First, we compute the probability of an object being in an image via the law of total probability, by computing the conditional probability of the specific node of the object given its synset following the path to the root node and multiply the conditional probabilities. We assume that the image contains an object so \(P_r(\text{physical object})=1\).
We also consider the intermediate nodes to train Darknet19 on WordTree, which extends the label range from 1000 ImageNet classes to 1369.
During training, the network propagates the tree so that a node category can also be labeled as the categories in the path to the root node, e.g. “Norfolk terrier “ can also be labeled as “terrier” and “hunting dog”, etc. This way even if the model is uncertain of the breed of the dog, it can always bounce back by predicting it as a “dog”.
Furthemore, in order to compute these conditional probabilities, the model outputs a 1369 vector on which we apply a softmax function to predict probability distributions, but we do not apply it as usual over the entire vector, we use multiple softmax over the synsets which are hyponyms of the same concept.
Training Darknet19 on WordTree with 1369 labels achieves top1 accuracy of 71.9% (i.e. considering only the highest prediction) and top5 accuracy of 90.4% (i.e. considering the top 5 predictions).
Now after training on WordNet built on ImageNet, we combine both datasets ImageNet and COCO with WordTree by simply mapping the labels to synsets in the WordTree hierarchy.
The network backpropagates the loss as usual for detection images, however the loss only backpropagates at or above the corresponding label level for classification images. For instance, if the corresponding label is “dog”, we don’t want the error to backpropagate to the level of the dog breed since we don’t have that information.
To evaluate the model, we use ImageNet detection challenge categories that shares 44 object categories with COCO, leaving 156 object classes that the model did not train on for detection.

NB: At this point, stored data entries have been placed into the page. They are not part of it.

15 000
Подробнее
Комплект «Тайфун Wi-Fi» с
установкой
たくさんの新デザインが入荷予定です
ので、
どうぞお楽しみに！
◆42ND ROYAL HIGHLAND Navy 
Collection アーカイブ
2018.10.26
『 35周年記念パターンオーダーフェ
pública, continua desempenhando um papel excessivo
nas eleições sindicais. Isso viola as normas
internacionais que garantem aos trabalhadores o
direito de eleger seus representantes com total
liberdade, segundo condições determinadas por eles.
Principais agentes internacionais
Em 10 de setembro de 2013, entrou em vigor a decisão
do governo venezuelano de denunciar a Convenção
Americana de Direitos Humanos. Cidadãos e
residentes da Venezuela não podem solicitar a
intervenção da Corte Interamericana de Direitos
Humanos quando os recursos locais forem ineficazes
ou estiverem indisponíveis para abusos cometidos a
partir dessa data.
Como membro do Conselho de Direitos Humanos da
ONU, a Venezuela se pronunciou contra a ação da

On the 156 unseen labeled data for detection, the model achieves 16 mAP and 19.7 mAP on the entire testing data.
Generally YOLO9000 generalizes well on objects that are subclasses of categories that the model learned in the training set, such as new animal species, but fails to model categories such as clothing mainly because COCO has no category of clothing type.
Main point
YOLO9000 is certainly an innovative approach that bridges the gap between the scope of object classification and detection systems, by leveraging the large amount of classification data we already have to produce a more robust, comprehensive detection system.